Conversión de código
Hive eneroates query expressions at compile time, while Impala generates them at runtime. Hive is characterized by a “cold start” problem the first time the application is launched; queries are converted slowly due to the need to establish a connection to the data source.
Impala does not have this kind of startup overhead. The necessary system services (daemons) for processing SQL queries are started at boot time, which speeds up the work.
Soporte de almacenamiento
Impala supports LZO, Avro, and Parquet formats, while Hive works with Plain Text and ORC. However, both support the RCFIle and Sequence formats.
Hive and Impala do not compete but rather effectively complement each other.
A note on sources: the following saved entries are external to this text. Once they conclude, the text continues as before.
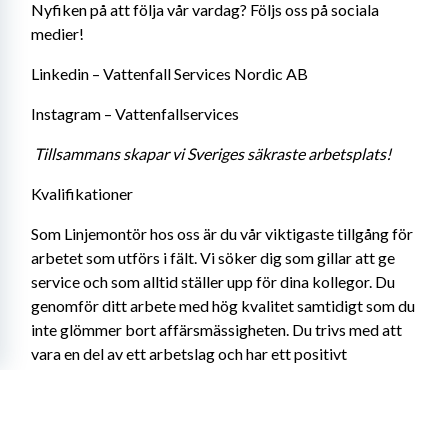
Nyfiken på att följa vår vardag? Följs oss på sociala 
medier! 
Linkedin – Vattenfall Services Nordic AB 
Instagram – Vattenfallservices 
Tillsammans skapar vi Sveriges säkraste arbetsplats!
Kvalifikationer
Som Linjemontör hos oss är du vår viktigaste tillgång för 
arbetet som utförs i fält. Vi söker dig som gillar att ge 
service och som alltid ställer upp för dina kollegor. Du 
genomför ditt arbete med hög kvalitet samtidigt som du 
inte glömmer bort affärsmässigheten. Du trivs med att 
vara en del av ett arbetslag och har ett positivt 
förhållningssätt. Men viktigast av allt är att du, precis 
som oss, alltid sätter säkerheten först!
Vi vet att du kommer utvecklas tillsammans med oss 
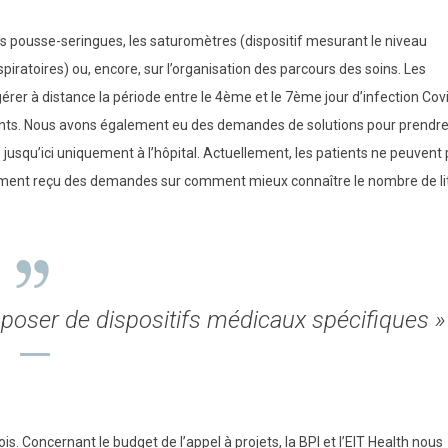
s pousse-seringues, les saturomètres (dispositif mesurant le niveau
iratoires) ou, encore, sur l’organisation des parcours des soins. Les
érer à distance la période entre le 4
ème
et le 7
ème
jour d’infection Cov
tients. Nous avons également eu des demandes de solutions pour prendr
jusqu’ici uniquement à l’hôpital. Actuellement, les patients ne peuvent 
galement reçu des demandes sur comment mieux connaître le nombre de li
sposer de dispositifs médicaux spécifiques »
mois. Concernant le budget de l’appel à projets, la BPI et l’EIT Health nous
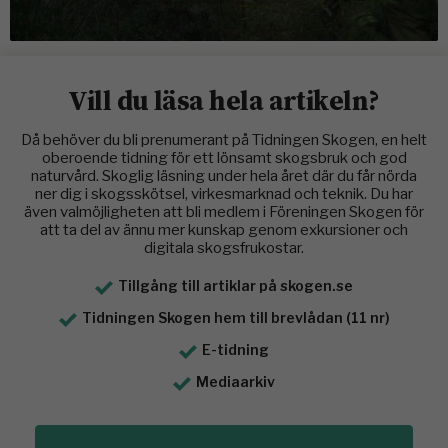
Vill du läsa hela artikeln?
Då behöver du bli prenumerant på Tidningen Skogen, en helt
oberoende tidning för ett lönsamt skogsbruk och god
naturvård. Skoglig läsning under hela året där du får nörda
ner dig i skogsskötsel, virkesmarknad och teknik. Du har
även valmöjligheten att bli medlem i Föreningen Skogen för
att ta del av ännu mer kunskap genom exkursioner och
digitala skogsfrukostar.
Tillgång till artiklar på skogen.se
Tidningen Skogen hem till brevlådan (11 nr)
E-tidning
Mediaarkiv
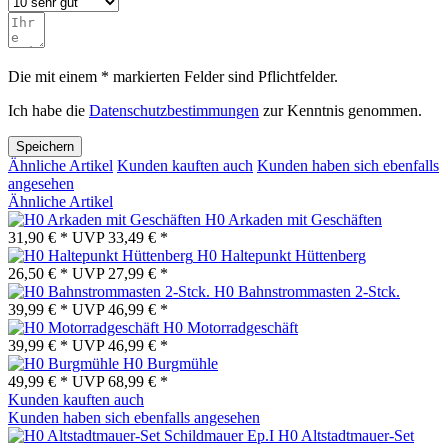
Die mit einem * markierten Felder sind Pflichtfelder.
Ich habe die
Datenschutzbestimmungen
zur Kenntnis genommen.
Speichern
Ähnliche Artikel
Kunden kauften auch
Kunden haben sich ebenfalls
angesehen
Ähnliche Artikel
H0 Arkaden mit Geschäften
31,90 € *
UVP
33,49 € *
H0 Haltepunkt Hüttenberg
26,50 € *
UVP
27,99 € *
H0 Bahnstrommasten 2-Stck.
39,99 € *
UVP
46,99 € *
H0 Motorradgeschäft
39,99 € *
UVP
46,99 € *
H0 Burgmühle
49,99 € *
UVP
68,99 € *
Kunden kauften auch
Kunden haben sich ebenfalls angesehen
H0 Altstadtmauer-Set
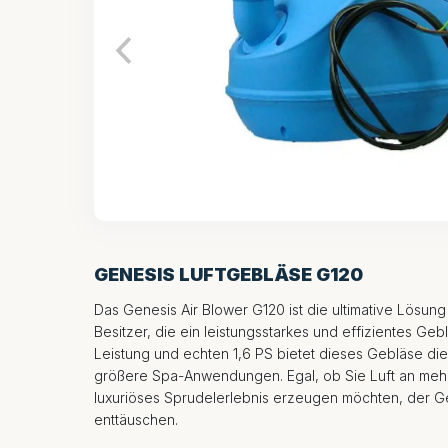
GENESIS LUFTGEBLÄSE G120
Das Genesis Air Blower G120 ist die ultimative Lösung
Besitzer, die ein leistungsstarkes und effizientes Geb
Leistung und echten 1,6 PS bietet dieses Gebläse di
größere Spa-Anwendungen. Egal, ob Sie Luft an mehr
luxuriöses Sprudelerlebnis erzeugen möchten, der Ge
enttäuschen.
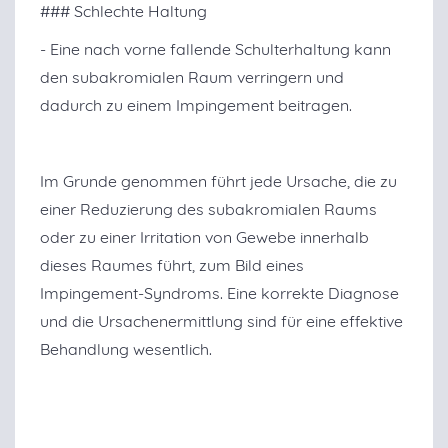
### Schlechte Haltung
- Eine nach vorne fallende Schulterhaltung kann
den subakromialen Raum verringern und
dadurch zu einem Impingement beitragen.
Im Grunde genommen führt jede Ursache, die zu
einer Reduzierung des subakromialen Raums
oder zu einer Irritation von Gewebe innerhalb
dieses Raumes führt, zum Bild eines
Impingement-Syndroms. Eine korrekte Diagnose
und die Ursachenermittlung sind für eine effektive
Behandlung wesentlich.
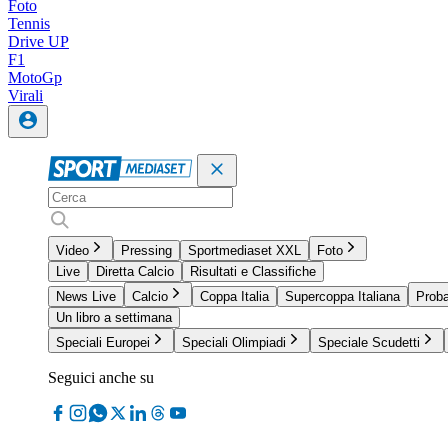
Foto
Tennis
Drive UP
F1
MotoGp
Virali
Video
Pressing
Sportmediaset XXL
Foto
Live
Diretta Calcio
Risultati e Classifiche
News Live
Calcio
Coppa Italia
Supercoppa Italiana
Proba
Un libro a settimana
Speciali Europei
Speciali Olimpiadi
Speciale Scudetti
Seguici anche su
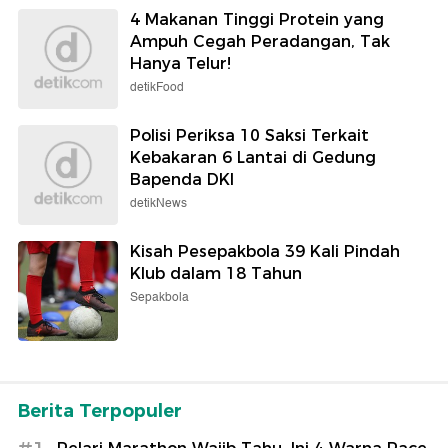
4 Makanan Tinggi Protein yang
Ampuh Cegah Peradangan, Tak
Hanya Telur!
detikFood
Polisi Periksa 10 Saksi Terkait
Kebakaran 6 Lantai di Gedung
Bapenda DKI
detikNews
Kisah Pesepakbola 39 Kali Pindah
Klub dalam 18 Tahun
Sepakbola
Berita Terpopuler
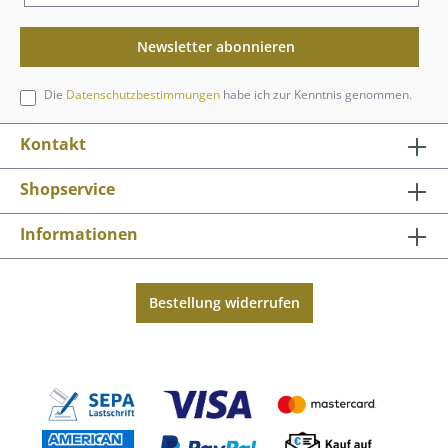
Newsletter abonnieren
Die
Datenschutzbestimmungen
habe ich zur Kenntnis genommen.
Kontakt
Shopservice
Informationen
Bestellung widerrufen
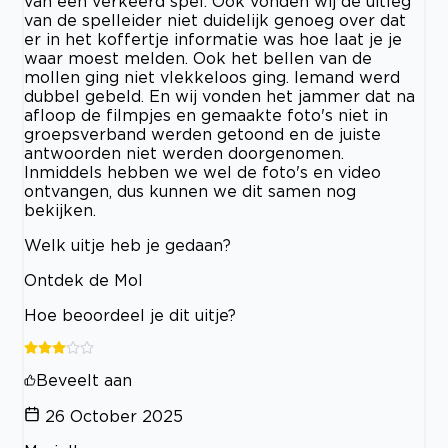
van een verkeerd spel. Ook vonden wij de uitleg
van de spelleider niet duidelijk genoeg over dat
er in het koffertje informatie was hoe laat je je
waar moest melden. Ook het bellen van de
mollen ging niet vlekkeloos ging. Iemand werd
dubbel gebeld. En wij vonden het jammer dat na
afloop de filmpjes en gemaakte foto's niet in
groepsverband werden getoond en de juiste
antwoorden niet werden doorgenomen.
Inmiddels hebben we wel de foto's en video
ontvangen, dus kunnen we dit samen nog
bekijken.
Welk uitje heb je gedaan?
Ontdek de Mol
Hoe beoordeel je dit uitje?
Beveelt aan
26 October 2025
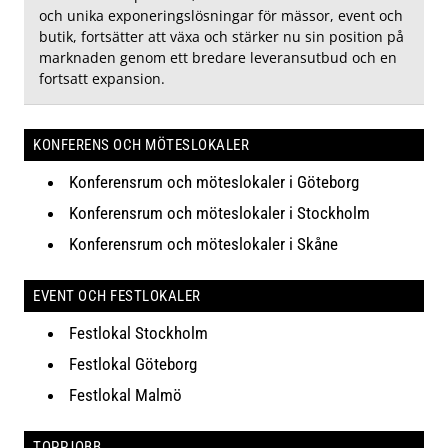
och unika exponeringslösningar för mässor, event och
butik, fortsätter att växa och stärker nu sin position på
marknaden genom ett bredare leveransutbud och en
fortsatt expansion.
KONFERENS OCH MÖTESLOKALER
Konferensrum och möteslokaler i Göteborg
Konferensrum och möteslokaler i Stockholm
Konferensrum och möteslokaler i Skåne
EVENT OCH FESTLOKALER
Festlokal Stockholm
Festlokal Göteborg
Festlokal Malmö
TOPPJOBB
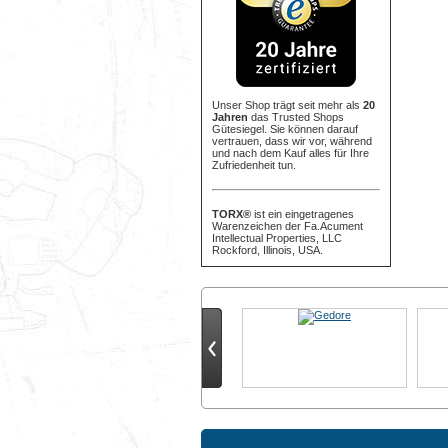
Unser Shop trägt seit mehr als
20
Jahren
das Trusted Shops
Gütesiegel. Sie können darauf
vertrauen, dass wir vor, während
und nach dem Kauf alles für Ihre
Zufriedenheit tun.
TORX®
ist ein eingetragenes
Warenzeichen der Fa.Acument
Intellectual Properties, LLC
Rockford, Illinois, USA.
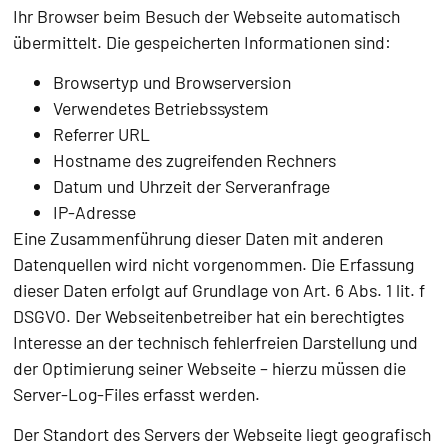
Ihr Browser beim Besuch der Webseite automatisch
übermittelt. Die gespeicherten Informationen sind:
Browsertyp und Browserversion
Verwendetes Betriebssystem
Referrer URL
Hostname des zugreifenden Rechners
Datum und Uhrzeit der Serveranfrage
IP-Adresse
Eine Zusammenführung dieser Daten mit anderen
Datenquellen wird nicht vorgenommen. Die Erfassung
dieser Daten erfolgt auf Grundlage von Art. 6 Abs. 1 lit. f
DSGVO. Der Webseitenbetreiber hat ein berechtigtes
Interesse an der technisch fehlerfreien Darstellung und
der Optimierung seiner Webseite – hierzu müssen die
Server-Log-Files erfasst werden.
Der Standort des Servers der Webseite liegt geografisch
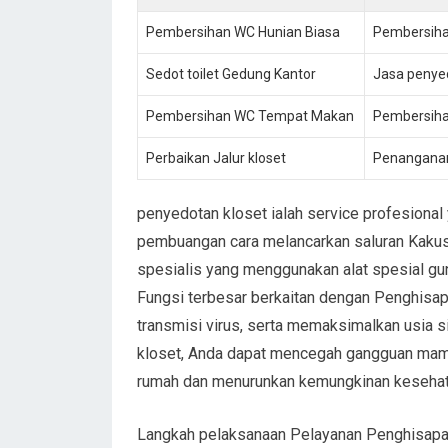
Pembersihan WC Hunian Biasa
Pembersihan
Sedot toilet Gedung Kantor
Jasa penye
Pembersihan WC Tempat Makan
Pembersiha
Perbaikan Jalur kloset
Penanganan
penyedotan kloset ialah service profesiona
pembuangan cara melancarkan saluran Kakus
spesialis yang menggunakan alat spesial gun
Fungsi terbesar berkaitan dengan Penghisap
transmisi virus, serta memaksimalkan usia 
kloset, Anda dapat mencegah gangguan mamp
rumah dan menurunkan kemungkinan keseha
Langkah pelaksanaan Pelayanan Penghisapa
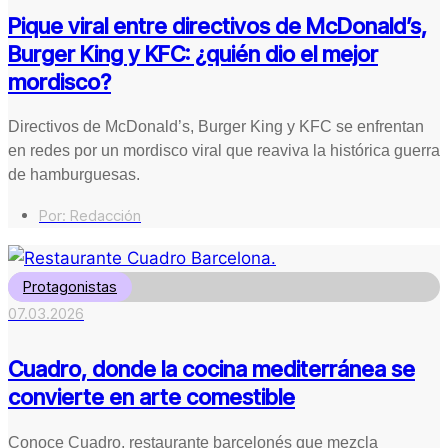
Pique viral entre directivos de McDonald’s,
Burger King y KFC: ¿quién dio el mejor
mordisco?
Directivos de McDonald’s, Burger King y KFC se enfrentan
en redes por un mordisco viral que reaviva la histórica guerra
de hamburguesas.
Por:
Redacción
Protagonistas
07.03.2026
Cuadro, donde la cocina mediterránea se
convierte en arte comestible
Conoce Cuadro, restaurante barcelonés que mezcla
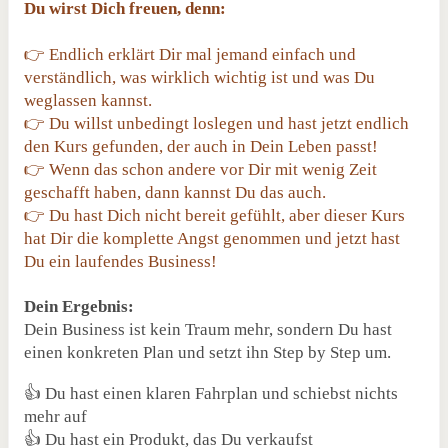
Du wirst Dich freuen, denn:
👉 Endlich erklärt Dir mal jemand einfach und
verständlich, was wirklich wichtig ist und was Du
weglassen kannst.
👉 Du willst unbedingt loslegen und hast jetzt endlich
den Kurs gefunden, der auch in Dein Leben passt!
👉 Wenn das schon andere vor Dir mit wenig Zeit
geschafft haben, dann kannst Du das auch.
👉 Du hast Dich nicht bereit gefühlt, aber dieser Kurs
hat Dir die komplette Angst genommen und jetzt hast
Du ein laufendes Business!
Dein Ergebnis:
Dein Business ist kein Traum mehr, sondern Du hast
einen konkreten Plan und setzt ihn Step by Step um.
👍 Du hast einen klaren Fahrplan und schiebst nichts
mehr auf
👍 Du hast ein Produkt, das Du verkaufst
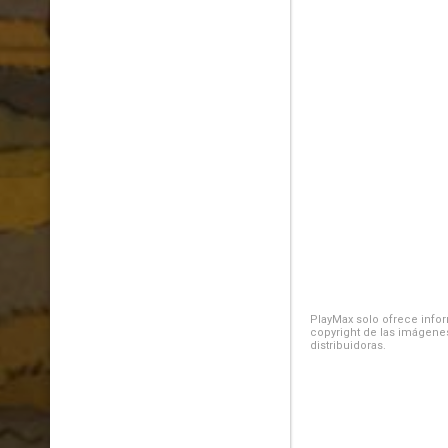
PlayMax solo ofrece inform
copyright de las imágenes
distribuidoras.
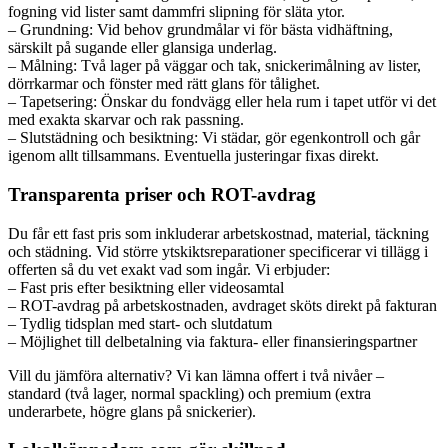
fogning vid lister samt dammfri slipning för släta ytor.
– Grundning: Vid behov grundmålar vi för bästa vidhäftning,
särskilt på sugande eller glansiga underlag.
– Målning: Två lager på väggar och tak, snickerimålning av lister,
dörrkarmar och fönster med rätt glans för tålighet.
– Tapetsering: Önskar du fondvägg eller hela rum i tapet utför vi det
med exakta skarvar och rak passning.
– Slutstädning och besiktning: Vi städar, gör egenkontroll och går
igenom allt tillsammans. Eventuella justeringar fixas direkt.
Transparenta priser och ROT-avdrag
Du får ett fast pris som inkluderar arbetskostnad, material, täckning
och städning. Vid större ytskiktsreparationer specificerar vi tillägg i
offerten så du vet exakt vad som ingår. Vi erbjuder:
– Fast pris efter besiktning eller videosamtal
– ROT-avdrag på arbetskostnaden, avdraget sköts direkt på fakturan
– Tydlig tidsplan med start- och slutdatum
– Möjlighet till delbetalning via faktura- eller finansieringspartner
Vill du jämföra alternativ? Vi kan lämna offert i två nivåer –
standard (två lager, normal spackling) och premium (extra
underarbete, högre glans på snickerier).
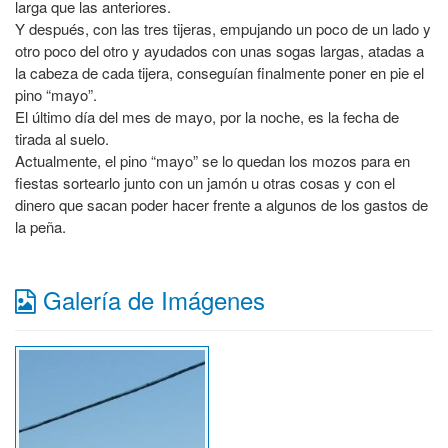
larga que las anteriores.
Y después, con las tres tijeras, empujando un poco de un lado y
otro poco del otro y ayudados con unas sogas largas, atadas a
la cabeza de cada tijera, conseguían finalmente poner en pie el
pino “mayo”.
El último día del mes de mayo, por la noche, es la fecha de
tirada al suelo.
Actualmente, el pino “mayo” se lo quedan los mozos para en
fiestas sortearlo junto con un jamón u otras cosas y con el
dinero que sacan poder hacer frente a algunos de los gastos de
la peña.
Galería de Imágenes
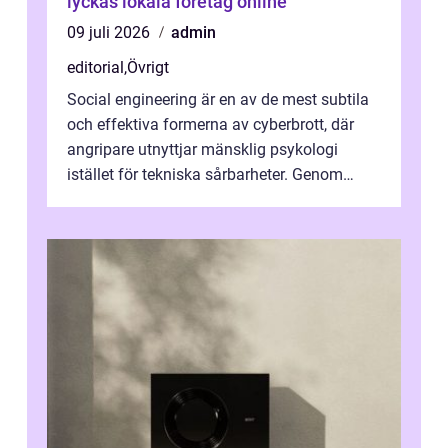
lyckas lokala företag online
09 juli 2026
admin
editorial
,
Övrigt
Social engineering är en av de mest subtila
och effektiva formerna av cyberbrott, där
angripare utnyttjar mänsklig psykologi
istället för tekniska sårbarheter. Genom
man...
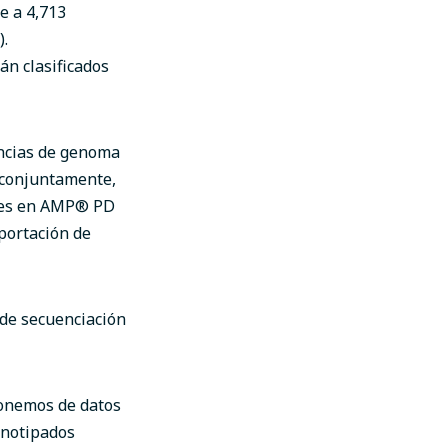
e a 4,713
).
án clasificados
encias de genoma
 conjuntamente,
les en AMP
®
PD
aportación de
 de secuenciación
ponemos de datos
fenotipados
Even though there are significant differences between the two, there is also quite a lot in common and choosing one over the other depends on the data and particular requirements of the project.
Google Docs hace un gran trabajo manteniendo las cosas simples. La configuración de página predeterminada funciona muy bien para la mayoría de los documentos y las opciones de formato comunes se encuentran directamente en la barra de herramientas. Sin embargo, cuando necesites realizar algún formateo avanzado, necesitarás profundizar un poco más.